Mmmmmm doesn't that look good? Yes, yes it does. |
A little more about quinoa: it contains a ton of amino acids so that means it's a source of complete protein. It's also a good source of dietary fiber, phosphorus, magnesium, and iron. It is gluten-free for all of you celiacs (and fake ones) out there.
I will now share with you my favorite quinoa recipe.
Quinoa with peas
Ingredients:
- 1 tablespoon butter
- 1 cup uncooked quinoa
- 2 cups chicken broth
- 1/4 cup chopped onion (I hate onions so I've never added these but go ahead if you want!)
- 1 clove garlic, minced
- 1 teaspoon chopped fresh thyme (I use dry)
- 1/2 teaspoon black pepper
- 3/4 cup frozen peas
- 1/2 cup grated Romano cheese
- 2 tablespoons chopped fresh parsley (optional)
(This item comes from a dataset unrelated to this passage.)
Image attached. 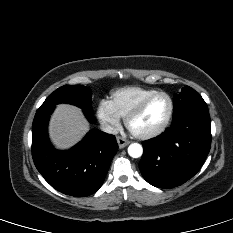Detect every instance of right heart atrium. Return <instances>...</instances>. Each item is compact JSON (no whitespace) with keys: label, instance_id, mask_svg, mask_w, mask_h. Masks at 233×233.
<instances>
[{"label":"right heart atrium","instance_id":"obj_1","mask_svg":"<svg viewBox=\"0 0 233 233\" xmlns=\"http://www.w3.org/2000/svg\"><path fill=\"white\" fill-rule=\"evenodd\" d=\"M97 117L104 128L110 133H115L120 128L121 118L115 112L109 101L102 100L99 103Z\"/></svg>","mask_w":233,"mask_h":233}]
</instances>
- Melt the butter in a saucepan over medium heat. Stir in the quinoa, and cook 2 minutes until toasted. Pour in the chicken broth, onion, garlic, thyme, and black pepper. Cover, and let come to a boil. Once boiling, stir in the frozen peas. Recover, reduce heat to medium-low, and continue simmering until the quinoa is tender and has absorbed the chicken stock, 15 to 20 minutes.
- Stir in half of the Romano cheese and the parsley until evenly mixed. Scoop the quinoa into a serving dish, and sprinkle with the remaining Romano cheese to serve.